Horst Förster ist heute dessen Vorsitzender. Mit seinen Vereinsleuten trifft er sich einmal im Monat zum Austausch. Die Kaninchen stehen dann nicht nur im übertragenen Sinn im Mittelpunkt: „In der Regel sitzt eins auf dem Tisch und wird angeschaut.“ Bei dieser „Tierbesprechung“ wird genau geprüft, inwieweit das jeweilige Kaninchen dem im Zuchtkatalog definierten Ideal seiner Rasse entspricht. Je mehr, desto mehr Punkte gibt es. „Die höchste Punktzahl ist 100“, sagt der Vereinschef, „aber ein solches Tier habe ich noch nie gesehen. Die höchste Wertung waren 98.“

Kein lukratives Geschäft mehr

Wofür es Punkte gibt, das hat sich im Lauf der Zeit verändert: „Zu DDR-Zeiten wurde vor allem Wert auf leistungsstarke Tiere gelegt, die zum Beispiel viele und gesunde Nachkommen zeugen konnten“, so Horst Förster, der seit 1977 züchtet. „Mittlerweile geht es hauptsächlich um die Schönheit der Tiere.“ Vor der Wende habe sich die Kaninchenzucht auch finanziell gelohnt, entsprechend viele Züchter habe es gegeben. „Heute ist die Arbeit mit den Tieren kein lukratives Geschäft mehr“, so der 74-Jährige. „Das muss man schon um der Sache willen machen.“ Für ihn selbst scheint ein Leben ohne Kaninchen möglich – aber sinnlos. Zusammen mit seiner Ehefrau Sieglinde hält er rund 40 Tiere der Rassen Havanna und Zwergwidder. Einen Teil der Tiere verkauft das Ehepaar – vor allem zu Weihnachten. Der andere Teil wird zur Zucht verwendet – oder landet im eigenen Kochtopf. „Wir essen die Tiere meiner Frau“, meint Horst Förster schmunzelnd.

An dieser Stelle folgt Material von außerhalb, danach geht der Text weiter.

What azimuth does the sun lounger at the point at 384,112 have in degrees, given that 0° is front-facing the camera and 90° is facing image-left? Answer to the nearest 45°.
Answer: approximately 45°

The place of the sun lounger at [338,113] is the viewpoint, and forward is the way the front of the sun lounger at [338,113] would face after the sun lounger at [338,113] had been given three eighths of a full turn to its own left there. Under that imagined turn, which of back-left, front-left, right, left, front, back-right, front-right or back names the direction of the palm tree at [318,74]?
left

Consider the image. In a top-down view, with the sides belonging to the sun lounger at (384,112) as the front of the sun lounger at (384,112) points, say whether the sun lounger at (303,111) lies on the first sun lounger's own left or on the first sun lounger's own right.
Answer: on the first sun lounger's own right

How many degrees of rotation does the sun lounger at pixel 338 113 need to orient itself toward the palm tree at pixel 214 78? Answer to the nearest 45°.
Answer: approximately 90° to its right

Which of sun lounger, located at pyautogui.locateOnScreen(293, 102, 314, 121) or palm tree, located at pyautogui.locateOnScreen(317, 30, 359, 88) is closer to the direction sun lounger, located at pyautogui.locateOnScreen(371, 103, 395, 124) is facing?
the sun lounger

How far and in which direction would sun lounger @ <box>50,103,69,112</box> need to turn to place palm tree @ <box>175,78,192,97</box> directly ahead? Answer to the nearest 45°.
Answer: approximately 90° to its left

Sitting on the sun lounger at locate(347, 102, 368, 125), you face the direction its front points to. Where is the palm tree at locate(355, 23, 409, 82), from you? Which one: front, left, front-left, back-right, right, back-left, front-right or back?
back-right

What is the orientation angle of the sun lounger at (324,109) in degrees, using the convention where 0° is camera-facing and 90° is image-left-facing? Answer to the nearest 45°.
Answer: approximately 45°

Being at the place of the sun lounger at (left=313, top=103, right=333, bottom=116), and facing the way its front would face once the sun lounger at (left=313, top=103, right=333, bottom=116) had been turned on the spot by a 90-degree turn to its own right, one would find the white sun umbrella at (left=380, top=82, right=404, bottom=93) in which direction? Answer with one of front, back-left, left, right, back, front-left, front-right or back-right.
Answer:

Bevor jedoch die meisten Tiere des aktuellen Zuchtjahres in die Pfanne kommen, bereiten die insgesamt 23 Zeithainer Züchter die große Schau zum 95. Vereinsgeburtstag vor. „Das ist der Lohn für ein ganzes Jahr Arbeit“, so der agile Rentner.

Viel Mühe und Zeit

Ob es in fünf Jahren einen 100. Geburtstag und danach weitere Jubiläen geben wird? Schwer zu sagen. Weil das Hobby viel Mühe und Zeit erfordert, gleichzeitig aber wenig abwirft, gibt es auch in Zeithain kaum Nachwuchszüchter. Der Altersdurchschnitt im Verein liegt bei 60 Jahren. „Die jungen Leute haben heute lange Arbeitstage und -wege, da bleibt kaum Zeit und andere Angebote gibt es viele“, meint Horst Förster, dessen eigene Kinder keine Kaninchen züchten. Mag sein, dass diese intensive Beschäftigung mit den Tieren etwas dem Zeitgeist zu wider läuft, der ständige Flexibilität und Mobilität predigt. Trotzdem ist sich der langjährige Züchter sicher: „Ganz aussterben wird auch die Rassekaninchenzucht nicht, denn wer einmal dran hängt, lässt so schnell nicht wieder los.“

Die Kreisschau des Verbandes Riesa-Großenhain findet am nächsten Wochenende, 24. und 25. Oktober, in der Mehrzweckhalle Röderau statt. Gezeigt werden etwa 264 Tiere aus 30 verschiedenen Rassen. Der Eintritt ist frei.